Tant que cette grâce durerait, j’aurais ma place dans ce monde et je serais bien dans mon cœur
Très vite, le jeune mannequin semble être indispensable au bien-être de Karl Lagerfeld. Leur relation, fusionnelle, s’attire tôt les railleries, mêlées de mépris social, telle cette tirade d’un journaliste du magazine Les Inrockuptibles qui écrit à son propos que son « côté bling-bling emprunté au directeur artistique de Chanel comme beaucoup de ses fringues, qu’il n’hésite pas à mixer avec son style tout personnel de cagole au masculin probablement hérité de son enfance marseillaise ».
« Baptiste, c’est à toi d’être sûr de toi », dit-alors le célèbre designer au mannequin qui lui demande son approbation quant à une telle tenue à ses côtés.
L’amour selon Karl Lagerfeld
C’est parce qu’il n’a jamais rien fait ou dit comme les autres que Karl Lagerfeld a toujours conservé une aura si charismatique. Et si on chuchote encore sur sa relation épineuse avec Yves Saint Laurent et Pierre Bergé et son amour passionné pour Jacques de Bascher, la question d’une quelconque liaison entre Karl Lagerfeld et Baptiste Giabiconi est rapidement évacuée. « Nous ne nous sommes jamais touchés autrement que comme un père et un fils », écrit Giabiconi. Et d’ajouter : « En gros, passer pour gay, ne pas être gay, ou peut-être bien que si, on s’en fout. […] I am what I am. »

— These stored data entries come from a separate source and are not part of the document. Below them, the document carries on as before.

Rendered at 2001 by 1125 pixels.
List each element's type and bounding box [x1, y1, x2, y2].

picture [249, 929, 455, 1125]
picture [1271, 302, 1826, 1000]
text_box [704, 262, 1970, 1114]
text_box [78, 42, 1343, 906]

Il n’empêche que l’amour de Lagerfeld a quelque chose d’exclusif. S’il était passionné par son travail, il aimait aussi s’entourer de la même troupe que ce soit au 7L, la librairie qui abritait également son studio photo ou lors de ses vacances. « J’entends dire parfois qu’il achetait les gens, que sa générosité avait quelque chose d’asphyxiant, c’est vrai à ceci près que le lien avec lui dépassait toujours l’intérêt ou l’emprise », écrit celui qui a fêté son 30ème anniversaire en novembre dernier.
Le livre est d’ailleurs un condensé de passages relatant des séances de shoppings, des festivités exubérantes et le compte des cadeaux adressés aux amis qu’il aime vraiment. À la lumière de ce récit, il apparait que chez Lagerfeld, l’argent ne semble pas être une manière de dominer, mais simplement une manière de faciliter sa vie et celle de ceux qui l’entourent. « Aucun journaliste, aucun biographe ne semble avoir remarqué à quel point il a fixé autour de lui, dans sa dernière décennie, une tribu, une famille où chacun tenait sa place, officielle ou informelle, mais reconnue », lit-on encore.

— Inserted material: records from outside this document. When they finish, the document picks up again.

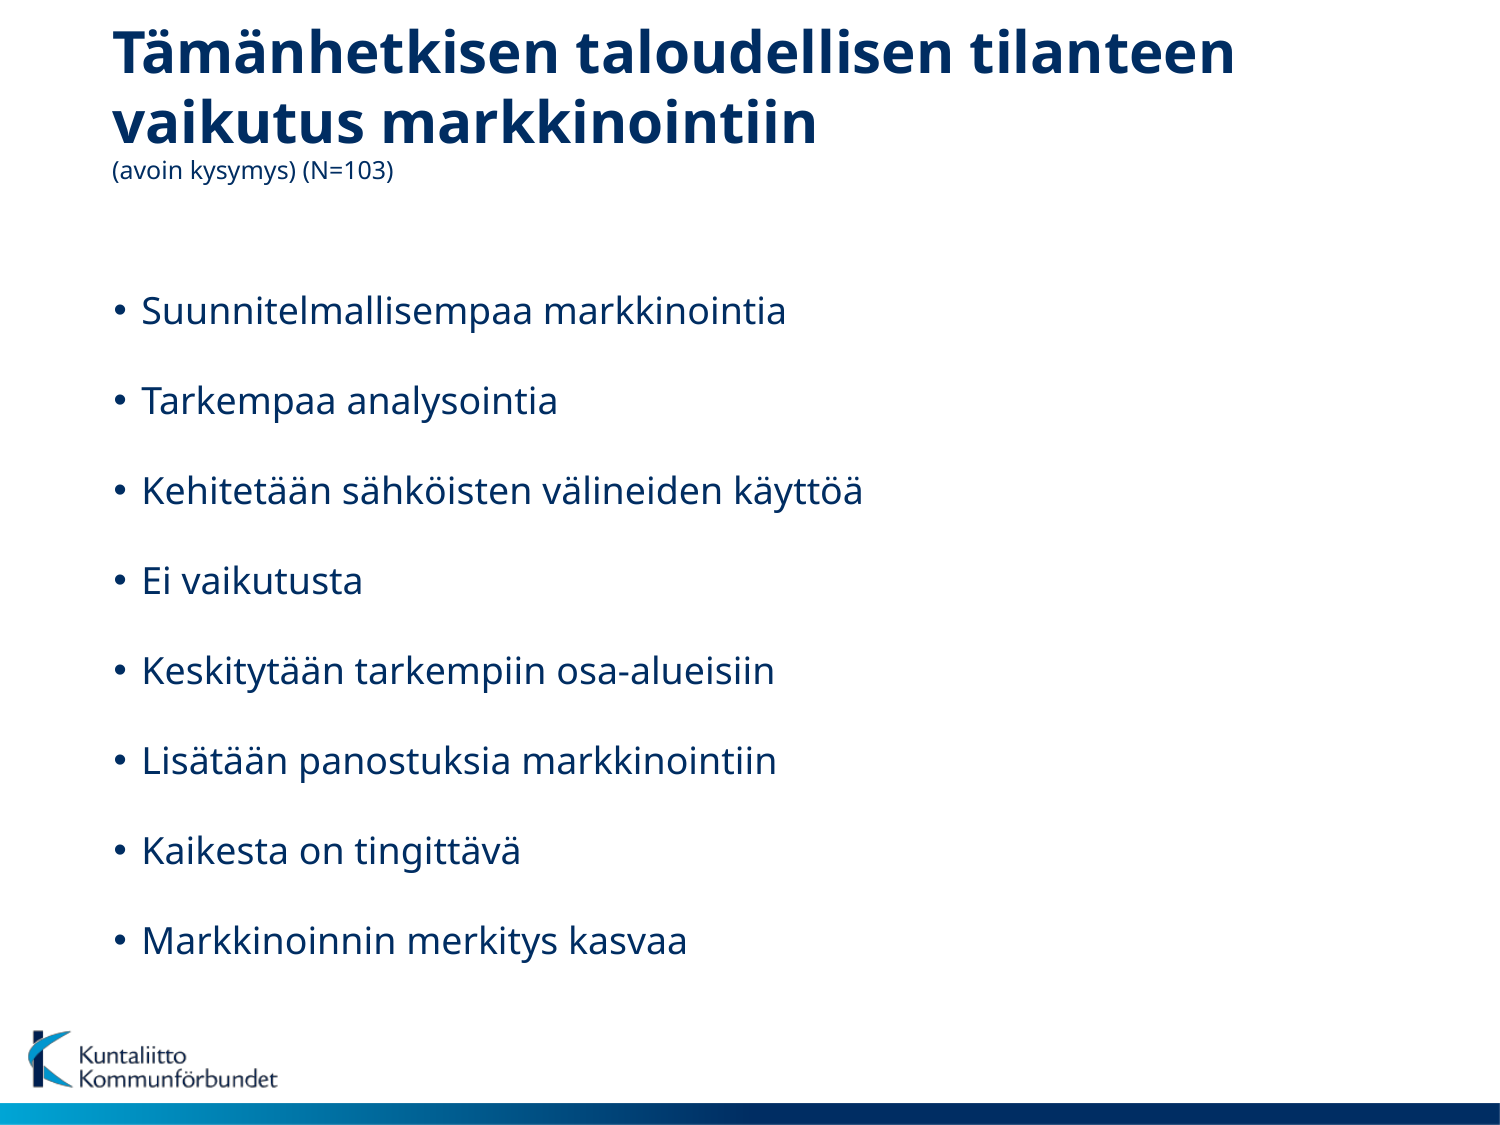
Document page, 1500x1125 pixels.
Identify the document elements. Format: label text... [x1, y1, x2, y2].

list Suunnitelmallisempaa markkinointia Tarkempaa analysointia Kehitetään sähköisten välineiden käyttöä Ei vaikutusta Keskitytään tarkempiin osa-alueisiin Lisätään panostuksia markkinointiin Kaikesta on tingittävä Markkinoinnin merkitys kasvaa [113, 287, 1387, 970]
title Tämänhetkisen taloudellisen tilanteen vaikutus markkinointiin (avoin kysymys) (N=103) [110, 15, 1390, 203]
picture [0, 1102, 1500, 1125]
picture [25, 1029, 280, 1090]
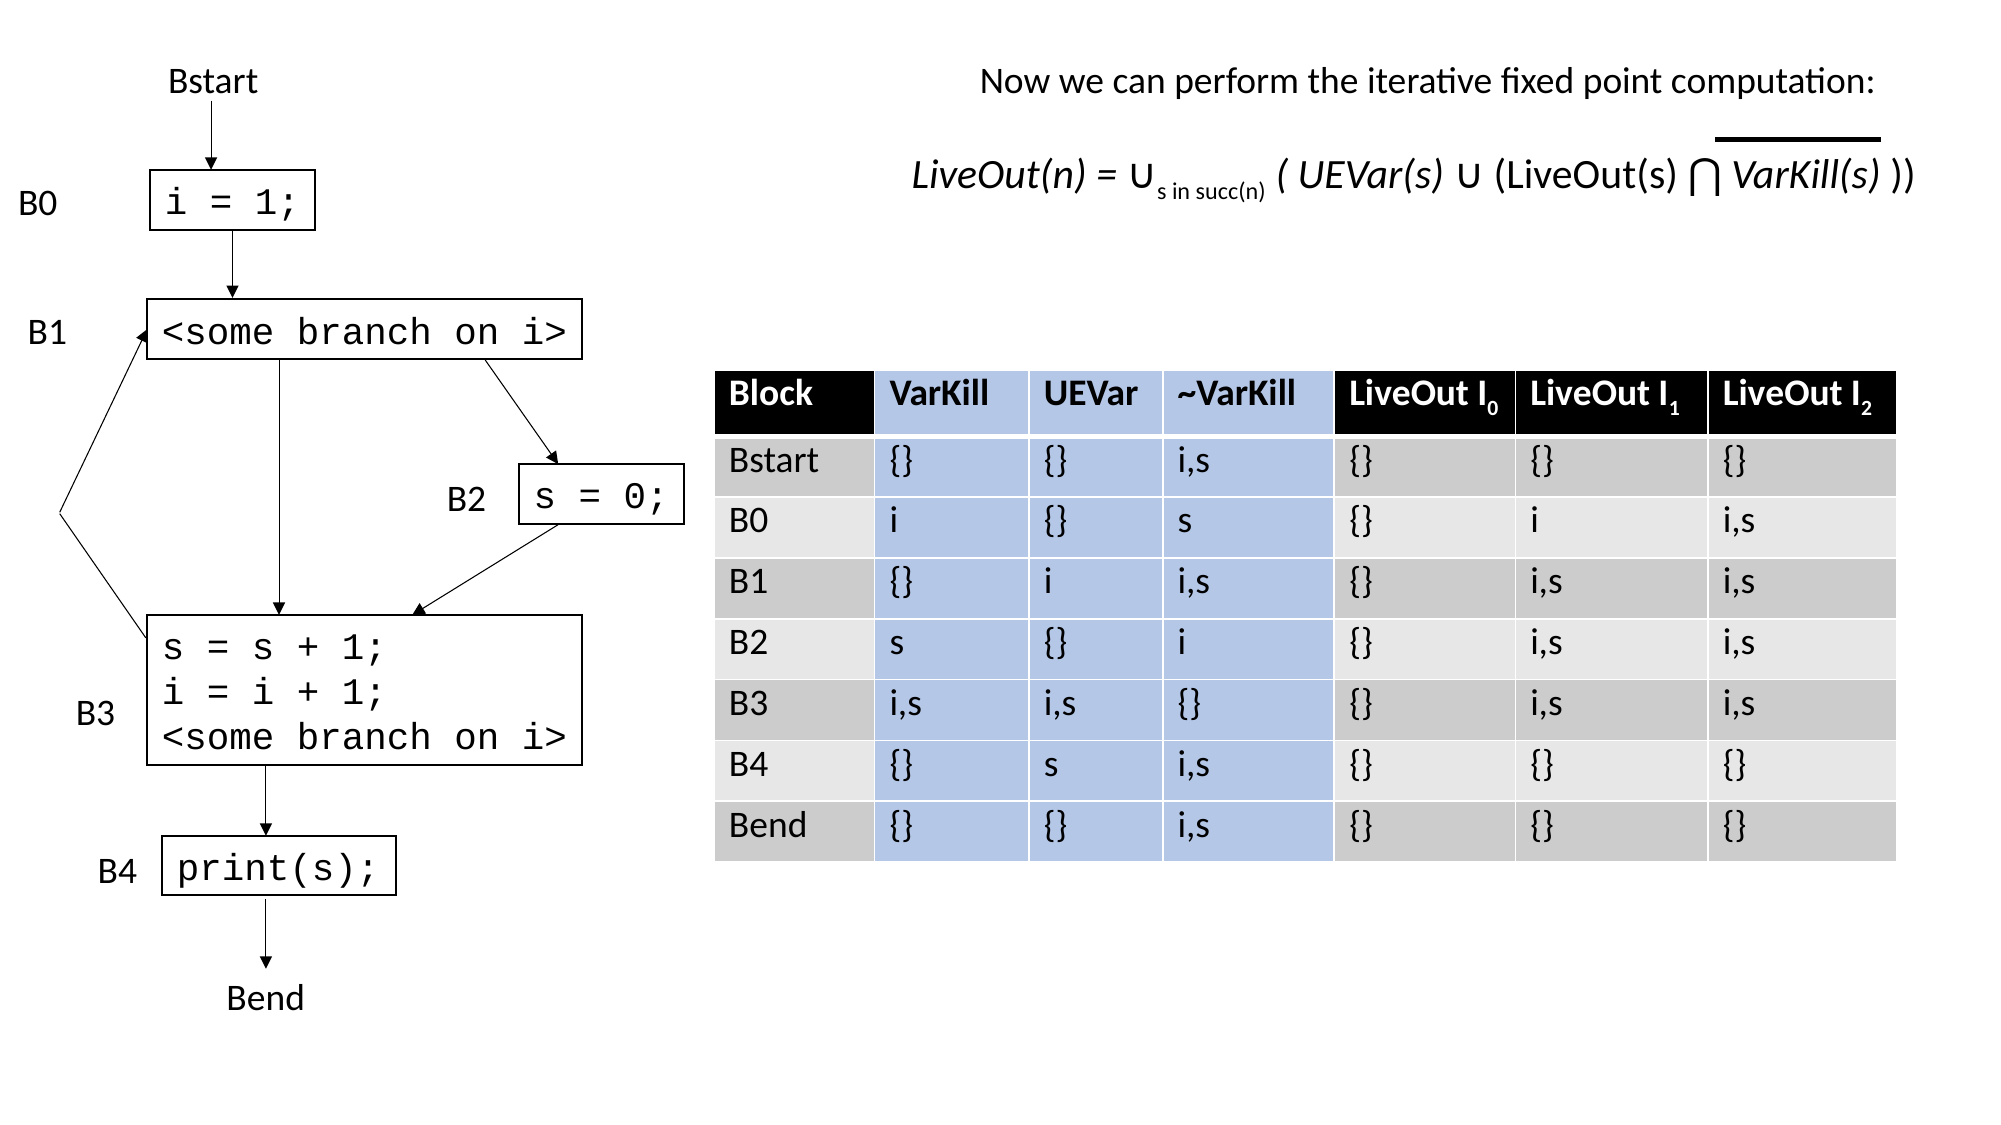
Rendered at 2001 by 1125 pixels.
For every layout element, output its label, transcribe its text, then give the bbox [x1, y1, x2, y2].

Karl Lagerfeld, homme pudique
S’il y a finalement quelque chose de surprenant dans cet ouvrage, c’est sans aucun doute la familiarité. Un mot que l’imaginaire collectif accolera sans doute difficilement au nom de Karl Lagerfeld, tant on a vu de lui le personnage plus que l’homme. Quelle étonnement d’apprendre que Giabiconi a ainsi un jour chanté Les Sardines de Patrick Sébastien pour faire rire Karl Lagerfeld lors d’un shooting Chanel. « Ça le changeait des poètes romantiques allemands. »
Il y a également ce moment où le mannequin participe à Danse avec les stars, en décembre 2011. « Il a regardé l’émission, mordu, prêt à faire voter tout Chanel et tout Paris. À 20h50 pétantes, il a envoyé bouler son monde pour filer chez lui mater Danse avec les stars devant un plateau-repas. Karl, l’homme qui te surprendra toujours », note l’auteur.
Des anecdotes comme celles-ci, Karl et moi en est rempli. À la fois touchantes et surréalistes, elles nous donnent à percevoir, avec un plaisir certain, l’homme derrière les lunettes noires et le catogan.
N’attendez cependant pas d’en apprendre plus sur les derniers instants de Karl Lagerfeld. Le créateur, pudique, a aussi dissimulé à ce fils spirituel, qu’il a voulu adopter, l’ampleur qu’avait pris sa maladie. « Pardon Seigneur. Karl m’appelait mon ange et je me suis vu pousser des ailes. Parce que je suis un jeune con mégalo et arrogant. Et parce que je croyais toujours Karl immortel. Je me trompais. » Nous aussi.